Goal of the exercise:
Check each line below for the word "input" and give the count alone.

Exercise materials:
##########
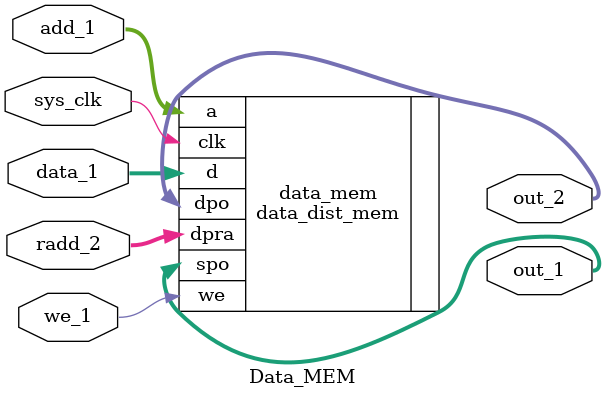
<source format=v>
`timescale 1ns / 1ps

/*
    The data memory unit 
    use a dist_mem

    last edit: 2022.4.6
*/

module Data_MEM(
    input sys_clk,
    input [7:0] add_1,
    input [31:0] data_1,
    input we_1,
    input [7:0] radd_2,
    output [31:0] out_1, out_2
);


    data_dist_mem data_mem (
    .a(add_1),        // input wire [7 : 0] a
    .d(data_1),        // input wire [31 : 0] d
    .dpra(radd_2),  // input wire [7 : 0] dpra
    .clk(sys_clk),    // input wire clk
    .we(we_1),      // input wire we
    .spo(out_1),    // output wire [31 : 0] spo
    .dpo(out_2)    // output wire [31 : 0] dpo
    );
endmodule

</source>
##########
Answer to the problem:
10